> Document excerpt:
= = = = = = =
First of all, I'd like to send out some props to everyone who has continued to stop by this blog regularly as this disappointing season winds down with little excitement. Traffic has remained relatively steady here in the final month of the season, which I really wouldn't have expected. The fact that people are still stopping by and commenting tells me that they're still following the Twins even though the team has been out of the race for quite a while now. I'm impressed with that. In particular, I'd like to thank everybody who commented on yesterday's post. There were a lot of great thoughts added that illustrated a variety of valid viewpoints, and I think it made for a very interesting discussion.

With that said, I think a lot of people were misinterpreting my position on the Nick Punto situation. To be clear, I don't think Punto should be starting over Alexi Casilla or Brian Buscher for the rest of this season, and I don't think Punto is an ideal choice to start at second base next year. But seeing the way Casilla has played both in the minors and majors this year, how can anybody really argue that he's ready to step in and be a starter on a contending major-league team as things currently stand?

On his blog over at (Insider required), Rob Neyer wrote yesterday about the ridiculousness of Ron Gardenhire handing Punto a starting job next season. At the end of his post, Neyer linked to my article from yesterday and labeled me a "dissenting voice" among the chorus of Twins fans who have been very openly critical, which seems to indicate that Neyer thinks I'm a proponent of Gardy's decision.

To be clear, I'm not supportive of the idea that a guy who has hit the way Punto has this year should be handed a starting job the following season. I just think there are a lot of people overreacting to the news. As I wrote in the comments section yesterday, there are a few reasons why I would be able to tolerate Punto being named the starting second baseman at the outset of the 2008 season: 1) he will be moving to a more important position where his defensive skills will be emphasized and his offensive inadequacies will be less egregious; 2) he is bound to improve at least a little at the plate; and 3) there are no clearly superior options at this point in time. Many people seem to be so blinded by hatred for Punto that they can't help but overlook the fact that Casilla has shown this year that he could probably use some more time in the minors.
= = = = = = =
> Supplied information:
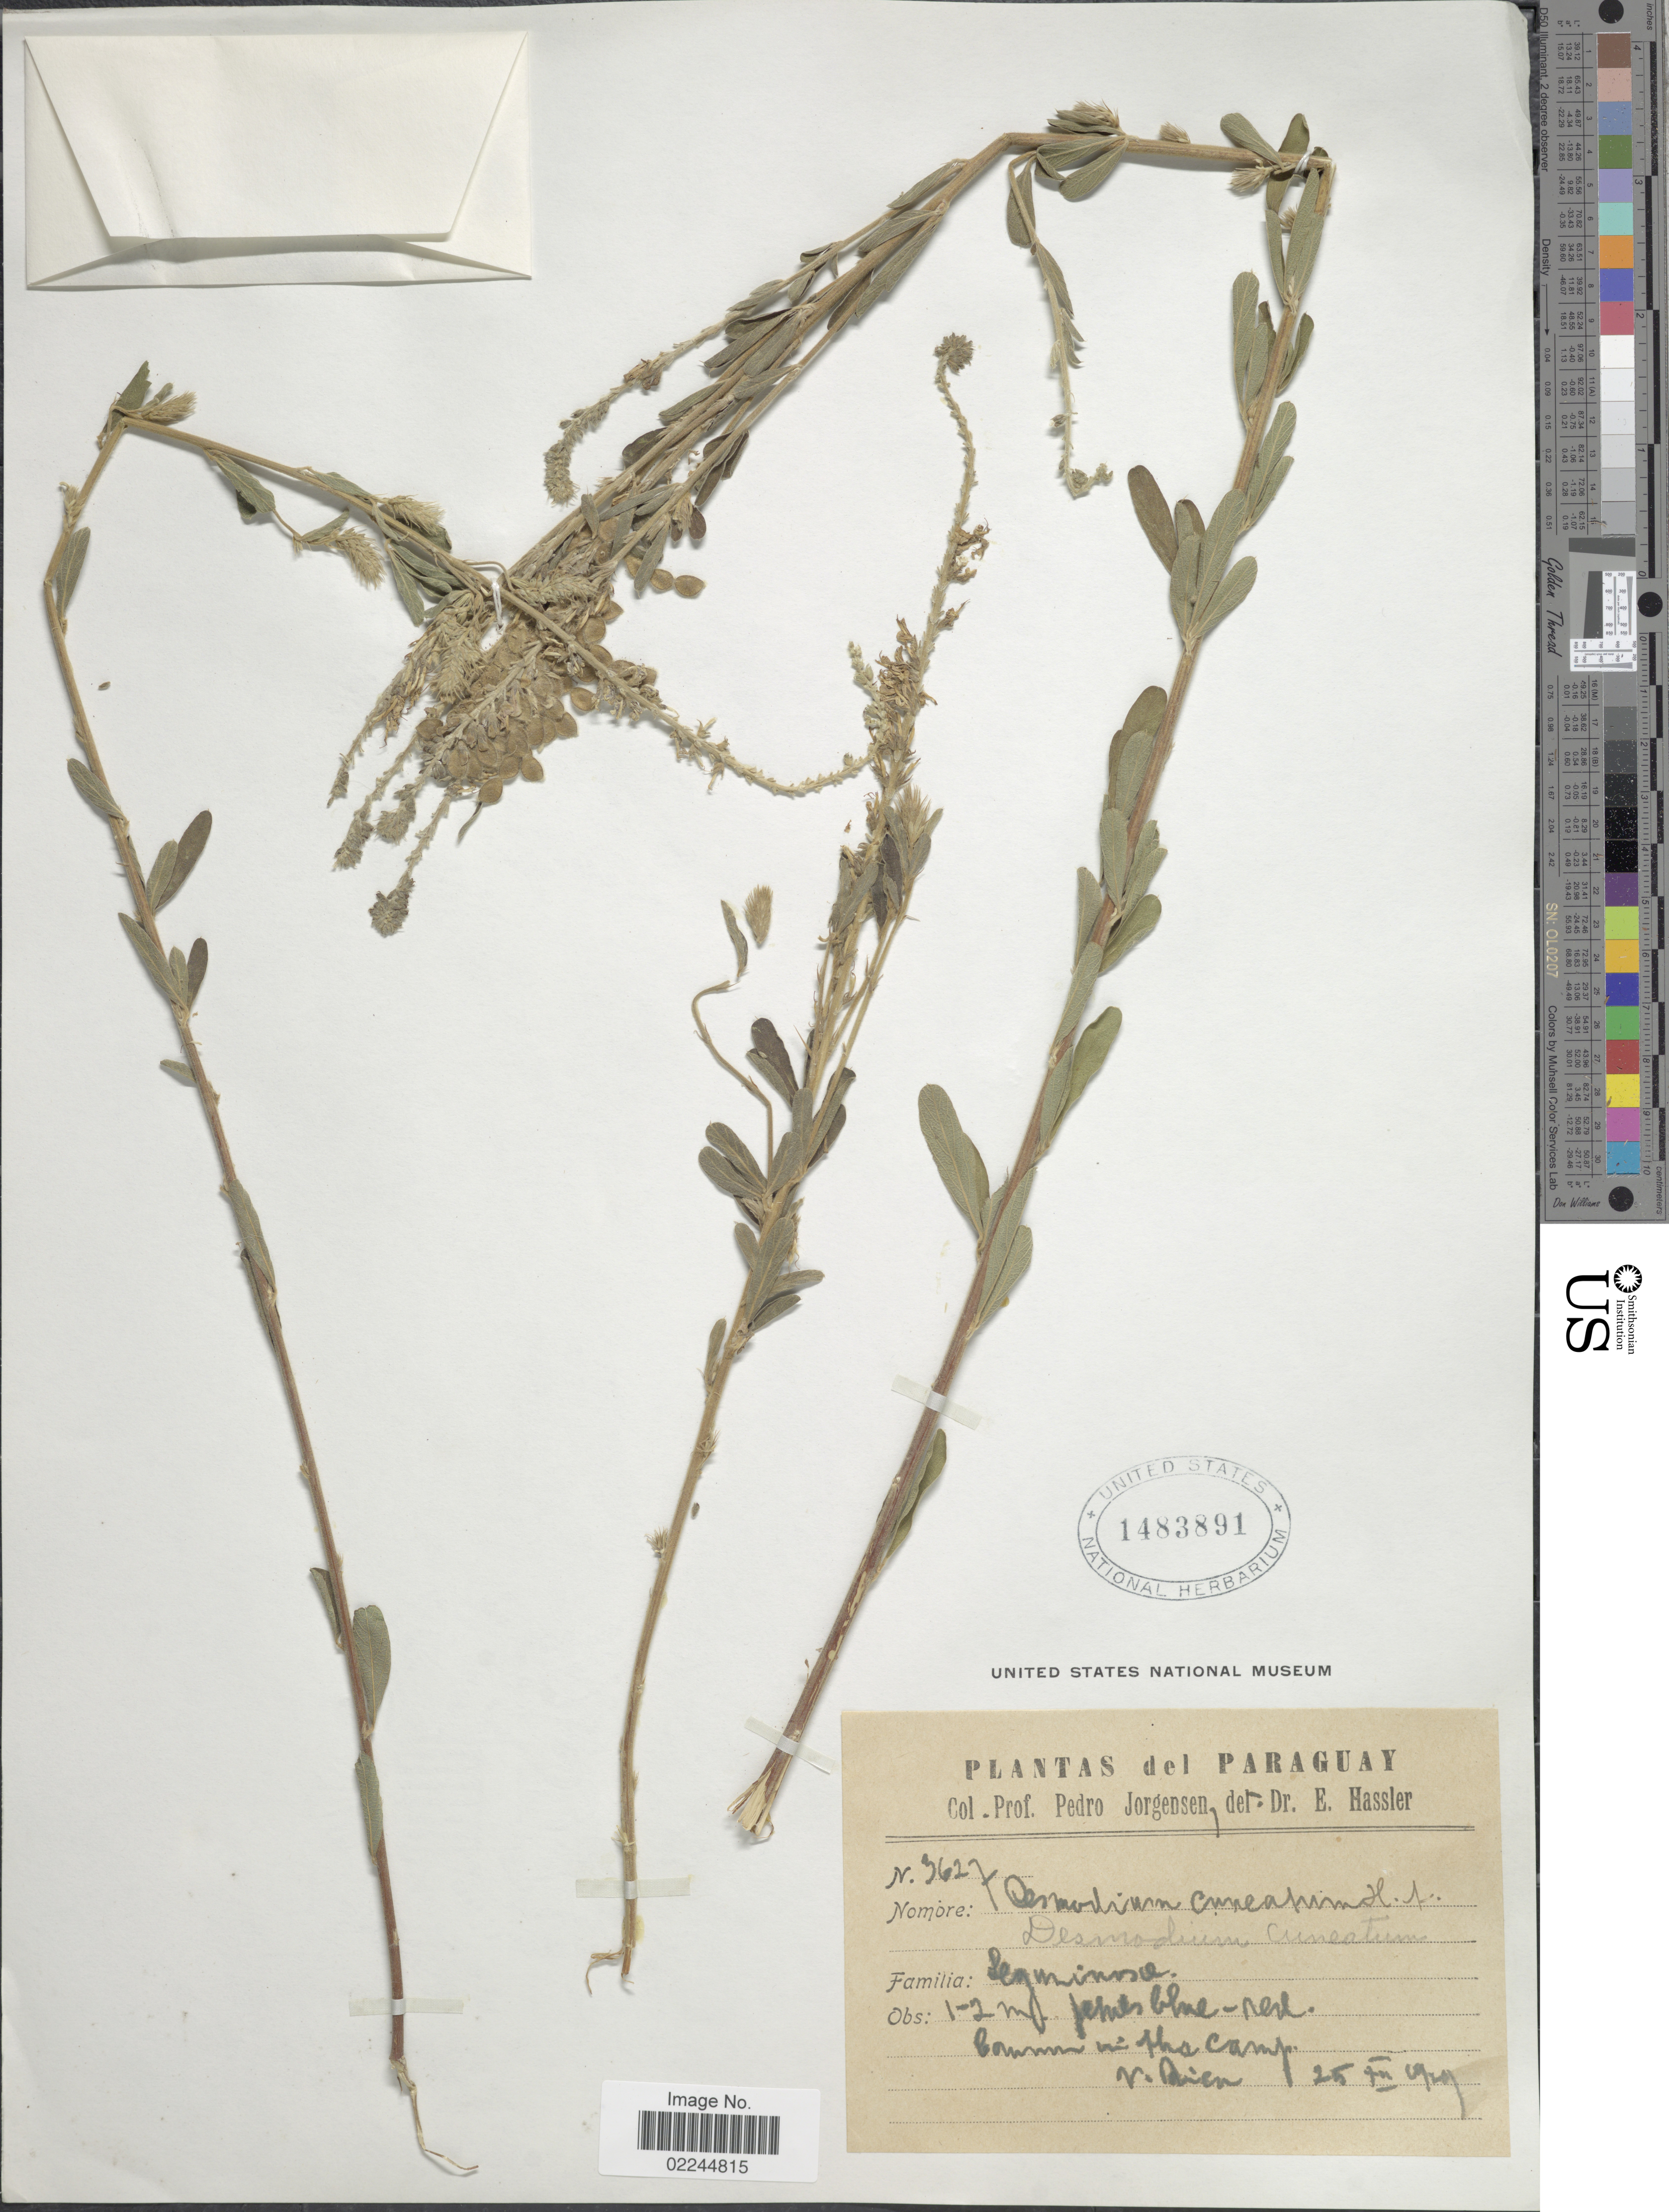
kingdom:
= = = = = = =
> Tasks for this exercise:
• A. In the blog post about Nick Punto, who wrote about the ridiculousness of Ron Gardenhire handing Punto a starting job next season?
• B. Edit the part of the Nick Punto blog post that opens with the words "To be clear, I'm" and closes with "in the minors.", changing "outset" to "beginning".
Answer using only the blog post, not the listing.

> Responses to the tasks:
• A. Rob Neyer.

• B.
To be clear, I'm not supportive of the idea that a guy who has hit the way Punto has this year should be handed a starting job the following season. I just think there are a lot of people overreacting to the news. As I wrote in the comments section yesterday, there are a few reasons why I would be able to tolerate Punto being named the starting second baseman at the beginning of the 2008 season: 1) he will be moving to a more important position where his defensive skills will be emphasized and his offensive inadequacies will be less egregious; 2) he is bound to improve at least a little at the plate; and 3) there are no clearly superior options at this point in time. Many people seem to be so blinded by hatred for Punto that they can't help but overlook the fact that Casilla has shown this year that he could probably use some more time in the minors.